►

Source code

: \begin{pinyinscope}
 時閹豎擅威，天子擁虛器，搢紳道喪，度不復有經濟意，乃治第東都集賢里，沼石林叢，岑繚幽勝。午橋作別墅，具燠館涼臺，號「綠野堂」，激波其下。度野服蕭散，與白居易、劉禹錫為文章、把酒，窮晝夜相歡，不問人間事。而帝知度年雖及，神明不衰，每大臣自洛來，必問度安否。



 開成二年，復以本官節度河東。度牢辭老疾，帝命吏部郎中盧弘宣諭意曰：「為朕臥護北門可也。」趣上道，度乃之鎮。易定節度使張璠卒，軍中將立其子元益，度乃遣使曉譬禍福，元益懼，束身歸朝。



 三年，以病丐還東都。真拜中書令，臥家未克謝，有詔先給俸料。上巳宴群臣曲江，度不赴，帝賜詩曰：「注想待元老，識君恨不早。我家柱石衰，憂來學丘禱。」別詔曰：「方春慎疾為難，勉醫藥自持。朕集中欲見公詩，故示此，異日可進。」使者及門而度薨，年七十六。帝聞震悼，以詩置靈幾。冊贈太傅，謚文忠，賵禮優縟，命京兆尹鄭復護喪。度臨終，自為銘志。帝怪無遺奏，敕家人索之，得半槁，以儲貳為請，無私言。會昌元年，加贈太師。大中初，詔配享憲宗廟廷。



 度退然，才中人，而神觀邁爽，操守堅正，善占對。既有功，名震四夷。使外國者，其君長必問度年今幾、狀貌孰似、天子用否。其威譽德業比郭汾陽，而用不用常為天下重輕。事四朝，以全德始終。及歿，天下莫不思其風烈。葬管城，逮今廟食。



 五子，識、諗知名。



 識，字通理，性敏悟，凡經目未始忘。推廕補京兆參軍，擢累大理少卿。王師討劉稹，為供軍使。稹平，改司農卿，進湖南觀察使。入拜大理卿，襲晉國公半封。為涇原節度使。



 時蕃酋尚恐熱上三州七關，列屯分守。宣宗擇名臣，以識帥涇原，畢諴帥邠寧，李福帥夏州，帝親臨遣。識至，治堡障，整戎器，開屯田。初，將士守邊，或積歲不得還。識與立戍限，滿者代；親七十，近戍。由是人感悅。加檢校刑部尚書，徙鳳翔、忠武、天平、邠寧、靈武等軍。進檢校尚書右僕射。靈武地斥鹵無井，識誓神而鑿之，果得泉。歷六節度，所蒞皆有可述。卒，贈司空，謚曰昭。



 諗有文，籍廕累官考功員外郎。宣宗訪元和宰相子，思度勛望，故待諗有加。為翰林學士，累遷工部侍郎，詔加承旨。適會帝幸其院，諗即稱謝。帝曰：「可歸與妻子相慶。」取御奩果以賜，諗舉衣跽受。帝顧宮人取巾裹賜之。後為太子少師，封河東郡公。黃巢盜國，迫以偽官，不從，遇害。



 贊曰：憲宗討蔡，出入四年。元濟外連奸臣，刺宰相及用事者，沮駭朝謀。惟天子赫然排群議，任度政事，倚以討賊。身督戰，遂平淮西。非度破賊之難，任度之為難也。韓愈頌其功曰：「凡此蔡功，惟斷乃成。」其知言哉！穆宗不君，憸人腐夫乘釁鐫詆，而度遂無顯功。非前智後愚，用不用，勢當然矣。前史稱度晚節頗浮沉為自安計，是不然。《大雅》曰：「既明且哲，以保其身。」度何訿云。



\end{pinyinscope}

◄

**Prompt**
Print out all of the records above, word for word.

**Reply to the task**
Source code

: \begin{pinyinscope}
 時閹豎擅威，天子擁虛器，搢紳道喪，度不復有經濟意，乃治第東都集賢里，沼石林叢，岑繚幽勝。午橋作別墅，具燠館涼臺，號「綠野堂」，激波其下。度野服蕭散，與白居易、劉禹錫為文章、把酒，窮晝夜相歡，不問人間事。而帝知度年雖及，神明不衰，每大臣自洛來，必問度安否。



 開成二年，復以本官節度河東。度牢辭老疾，帝命吏部郎中盧弘宣諭意曰：「為朕臥護北門可也。」趣上道，度乃之鎮。易定節度使張璠卒，軍中將立其子元益，度乃遣使曉譬禍福，元益懼，束身歸朝。



 三年，以病丐還東都。真拜中書令，臥家未克謝，有詔先給俸料。上巳宴群臣曲江，度不赴，帝賜詩曰：「注想待元老，識君恨不早。我家柱石衰，憂來學丘禱。」別詔曰：「方春慎疾為難，勉醫藥自持。朕集中欲見公詩，故示此，異日可進。」使者及門而度薨，年七十六。帝聞震悼，以詩置靈幾。冊贈太傅，謚文忠，賵禮優縟，命京兆尹鄭復護喪。度臨終，自為銘志。帝怪無遺奏，敕家人索之，得半槁，以儲貳為請，無私言。會昌元年，加贈太師。大中初，詔配享憲宗廟廷。



 度退然，才中人，而神觀邁爽，操守堅正，善占對。既有功，名震四夷。使外國者，其君長必問度年今幾、狀貌孰似、天子用否。其威譽德業比郭汾陽，而用不用常為天下重輕。事四朝，以全德始終。及歿，天下莫不思其風烈。葬管城，逮今廟食。



 五子，識、諗知名。



 識，字通理，性敏悟，凡經目未始忘。推廕補京兆參軍，擢累大理少卿。王師討劉稹，為供軍使。稹平，改司農卿，進湖南觀察使。入拜大理卿，襲晉國公半封。為涇原節度使。



 時蕃酋尚恐熱上三州七關，列屯分守。宣宗擇名臣，以識帥涇原，畢諴帥邠寧，李福帥夏州，帝親臨遣。識至，治堡障，整戎器，開屯田。初，將士守邊，或積歲不得還。識與立戍限，滿者代；親七十，近戍。由是人感悅。加檢校刑部尚書，徙鳳翔、忠武、天平、邠寧、靈武等軍。進檢校尚書右僕射。靈武地斥鹵無井，識誓神而鑿之，果得泉。歷六節度，所蒞皆有可述。卒，贈司空，謚曰昭。



 諗有文，籍廕累官考功員外郎。宣宗訪元和宰相子，思度勛望，故待諗有加。為翰林學士，累遷工部侍郎，詔加承旨。適會帝幸其院，諗即稱謝。帝曰：「可歸與妻子相慶。」取御奩果以賜，諗舉衣跽受。帝顧宮人取巾裹賜之。後為太子少師，封河東郡公。黃巢盜國，迫以偽官，不從，遇害。



 贊曰：憲宗討蔡，出入四年。元濟外連奸臣，刺宰相及用事者，沮駭朝謀。惟天子赫然排群議，任度政事，倚以討賊。身督戰，遂平淮西。非度破賊之難，任度之為難也。韓愈頌其功曰：「凡此蔡功，惟斷乃成。」其知言哉！穆宗不君，憸人腐夫乘釁鐫詆，而度遂無顯功。非前智後愚，用不用，勢當然矣。前史稱度晚節頗浮沉為自安計，是不然。《大雅》曰：「既明且哲，以保其身。」度何訿云。



\end{pinyinscope}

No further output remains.